Sometimes it is the woman who is infertile; instead of coming clean with her partner, she prefers to deceive and manipulate him just to get married by hook or crook. After marriage when the game is up, she sweet talks her husband into purchasing of babies, and that is one of the reasons why baby factories are springing up all over and has become a multi million naira business. Why not do the honourable thing of legally adopting if you want children.

Two of my friends did and they personally told me. Since then my respect for them has grown for being real where and when others decided to be hypocritical.

The story can get bizarre. A guy is in his 40s with “everything” going well for him but has refused to get married. When family pressure gets unbearable he hooks up with an unfortunate lady. From the beginning he tells the lady no sex before marriage, because it is “ungodly,” which is wonderful, but unfortunately, it is based on deceit: He is wholesale gay and has no iota of attraction to the opposite sex. (Quite unfortunately these are the people constituting a cog in the wheels of courtship sans sex.)

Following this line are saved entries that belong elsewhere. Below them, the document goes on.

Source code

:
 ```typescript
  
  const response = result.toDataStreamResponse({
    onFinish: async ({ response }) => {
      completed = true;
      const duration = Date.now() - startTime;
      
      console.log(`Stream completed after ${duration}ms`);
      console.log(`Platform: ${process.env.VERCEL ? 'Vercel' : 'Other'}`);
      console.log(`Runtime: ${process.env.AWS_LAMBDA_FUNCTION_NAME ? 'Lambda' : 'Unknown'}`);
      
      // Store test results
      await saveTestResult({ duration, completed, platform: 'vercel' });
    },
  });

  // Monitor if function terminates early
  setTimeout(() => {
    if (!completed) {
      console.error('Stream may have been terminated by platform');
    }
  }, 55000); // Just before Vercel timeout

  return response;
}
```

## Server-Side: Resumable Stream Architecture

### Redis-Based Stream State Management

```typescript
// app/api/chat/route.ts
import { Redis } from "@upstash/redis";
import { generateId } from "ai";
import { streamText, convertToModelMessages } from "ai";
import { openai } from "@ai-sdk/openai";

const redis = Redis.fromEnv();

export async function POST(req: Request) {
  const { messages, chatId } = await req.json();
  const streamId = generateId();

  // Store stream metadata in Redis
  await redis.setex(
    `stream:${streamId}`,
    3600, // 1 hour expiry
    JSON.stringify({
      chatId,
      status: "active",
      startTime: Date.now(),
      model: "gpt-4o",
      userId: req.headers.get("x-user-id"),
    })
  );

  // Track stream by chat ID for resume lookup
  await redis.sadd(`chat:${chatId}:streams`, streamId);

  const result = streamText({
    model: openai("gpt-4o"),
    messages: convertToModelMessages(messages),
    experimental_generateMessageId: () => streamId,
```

Then after wedding the lady waits for her “husband” to consummate the marriage (a marriage is consummated when traditional sexual relations take place between the spouses after the wedding). Day one, “I am tired;” day two, “not tonight, baby.” When he finally runs out of ideas, he opens up and begs the wife to go and surrender her body to any interested man and just be discreet. Why we decide to be so inconsiderate beats my imagination.

If you know you are gay, why not open up to your immediate family and get them off your back? Freedom comes with concomitant responsibilities and when you freely make difficult choices, you should be ready to defend them. My grouse here is not his sexual orientation but deceiving and wasting another person’s time. That is morally reprehensible.

To my last respondents, I do not have issues with a HIV positive marrying a HIV negative, provided there is full disclosure. Modern medicine makes it possible for them to have HIV negative children.

Also no problems with an infertile person getting married to a fertile person provided there is full disclosure and the man is potent (can have erection, penetrate and engage in spousal intercourse) if he is the infertile party. Potency is important because without it, the marriage cannot be consummated and such a marriage is not valid within some sections of Christendom and some other religions.

My support for the latter union stems from the fact that the number one reason for marriage is companionship (Genesis 2:18) not procreation. It is not compulsory a marriage produces children.

On a last note, I strongly feel that courting parties need plenty of help from family and loved ones. They need prayers, intervention (not interference), good counsel and emotional support; so many of their decisions flow from the heart rather than the head. They are susceptible to manipulation and emotional accidents.